Google Search Options
Specific file types: *.xls, *.doc, *.pdf *.ps *.ppt *.rtf
Google allows you to search for specific file types, so instead of getting html-files as a result (websites)
you get Microsoft excel files for example. The search string you would use would be this:
Filetype:xls (for excel files) or filetype:doc for word files.
But maybe more interesting would be searching for *.db files and *.mdb files. Google by the way
doesn’t tell you you can search for *.db and *mdb files. I wonder what other file types one can search
for. Things that come to mind are *.cfg files or *.pwd files, *.dat files, stuff like that. Try and think of
something that might get you some interesting results.
Inurl
Another useful search option is the inurl: option which allows one to search for a certain word one
would want to be in the url. This gives you the opportunity to search for specific directories/folders,
especially in combination with the “index of” option, about which I will talk later on.

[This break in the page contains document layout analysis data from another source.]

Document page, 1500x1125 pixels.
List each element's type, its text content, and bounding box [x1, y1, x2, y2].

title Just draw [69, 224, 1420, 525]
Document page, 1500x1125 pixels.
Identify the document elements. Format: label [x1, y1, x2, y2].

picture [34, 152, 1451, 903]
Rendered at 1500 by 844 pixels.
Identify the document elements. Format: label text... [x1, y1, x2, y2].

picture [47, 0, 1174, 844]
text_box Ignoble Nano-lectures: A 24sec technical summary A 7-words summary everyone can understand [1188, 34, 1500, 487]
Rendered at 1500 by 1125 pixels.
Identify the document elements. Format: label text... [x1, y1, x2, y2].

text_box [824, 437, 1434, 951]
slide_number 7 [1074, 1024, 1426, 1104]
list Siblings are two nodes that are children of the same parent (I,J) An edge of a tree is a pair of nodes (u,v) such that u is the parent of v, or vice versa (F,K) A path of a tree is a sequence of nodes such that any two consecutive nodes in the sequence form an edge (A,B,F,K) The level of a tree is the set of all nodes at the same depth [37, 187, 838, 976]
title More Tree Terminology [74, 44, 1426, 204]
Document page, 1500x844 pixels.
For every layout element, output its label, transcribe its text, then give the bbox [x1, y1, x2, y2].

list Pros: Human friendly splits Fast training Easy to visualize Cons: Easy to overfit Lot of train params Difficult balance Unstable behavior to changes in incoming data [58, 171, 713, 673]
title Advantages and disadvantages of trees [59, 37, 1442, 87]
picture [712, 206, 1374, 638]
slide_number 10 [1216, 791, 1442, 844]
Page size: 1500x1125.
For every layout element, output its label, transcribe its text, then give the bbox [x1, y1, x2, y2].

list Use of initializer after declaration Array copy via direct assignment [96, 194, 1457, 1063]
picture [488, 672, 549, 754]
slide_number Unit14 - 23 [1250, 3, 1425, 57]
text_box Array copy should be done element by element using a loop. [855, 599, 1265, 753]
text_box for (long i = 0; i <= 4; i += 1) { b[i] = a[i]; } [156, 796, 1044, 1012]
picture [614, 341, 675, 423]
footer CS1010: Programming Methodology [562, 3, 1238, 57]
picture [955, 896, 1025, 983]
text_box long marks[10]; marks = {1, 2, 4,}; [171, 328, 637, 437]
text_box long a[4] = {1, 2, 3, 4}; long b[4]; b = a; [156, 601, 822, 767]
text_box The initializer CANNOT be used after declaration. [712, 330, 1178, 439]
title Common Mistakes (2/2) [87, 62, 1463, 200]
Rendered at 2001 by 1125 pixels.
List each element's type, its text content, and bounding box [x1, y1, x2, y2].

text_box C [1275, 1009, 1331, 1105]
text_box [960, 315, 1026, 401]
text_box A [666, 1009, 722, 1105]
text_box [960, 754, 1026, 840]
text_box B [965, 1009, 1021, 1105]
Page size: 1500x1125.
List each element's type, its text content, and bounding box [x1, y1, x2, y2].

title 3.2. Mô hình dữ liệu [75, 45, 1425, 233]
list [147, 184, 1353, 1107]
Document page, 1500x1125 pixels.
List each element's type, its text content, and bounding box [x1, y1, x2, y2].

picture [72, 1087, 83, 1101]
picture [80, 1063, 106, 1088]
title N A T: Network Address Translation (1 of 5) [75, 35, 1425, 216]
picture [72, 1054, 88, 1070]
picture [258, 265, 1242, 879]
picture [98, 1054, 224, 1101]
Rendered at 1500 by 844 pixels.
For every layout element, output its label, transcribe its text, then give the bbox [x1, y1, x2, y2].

An example would be inurl:admin which would give you results of website urls that have the word
“admin” in the url.
Index of
The index of option is another option that isn’t especially thought of by the creators of google, but
comes in very handy. If you use the “index of” string you will find directory listings of specific folders on
servers. An example could be:
‘index of” admin or index.of.admin
which would get you many directory listings of admin folders. (don’t forget to use the quotes in this
case since you are looking for the entire “index of” string, not just for “index” and “of”)
Site
The site option allows you to come up with results that only belong to a certain domain name
extension or to a specific site. For example one could search for .com sites or .box.sk sites or .nl sites,
but also for results from just one site, but more interesting might be to search for specific military or
government websites. An example of a search string would be:
Site:mil or site:gov
Site:neworder.box.sk “board”
Intitle
Intitle is another nice option. It allows you to search for html files that have a certain word or words in
the title. The format would be intitle:wordhere. You could check out what words appear in the title of
some online control panel or content management system and then search google for this word with
the intitle option, to find these control panel pages.
Link
The Link option allows you to check which sites link to a specific site. As described in Hacking
Exposed Third Edition, this could be useful:
These search engines provide a handy facility that allows you to search for all sites that have links
back to the target organization’s domain. This may not seem significant at first but let’s explore the
implications. Suppose someone in an organization decides to put up a rogue website at home or on
the target network’s site.“”[4]
Combining search options
The above mentioned search options might or might not be known to you, but even though they can
amount to some interesting results, it’s a fact that when you start combining them, that’s when
google’s magic starts to show. For example, one could try this search string:
inurl:nasa.gov filetype:xls "restricted" or this one: site:mil filetype:xls "password" or maybe
site:mil “index of” admin
(I’m just producing these from the top of my head, I don’t know whether they’d result in anything
interesting, that’s where you come in. You got to find a search string that gets the results you want.)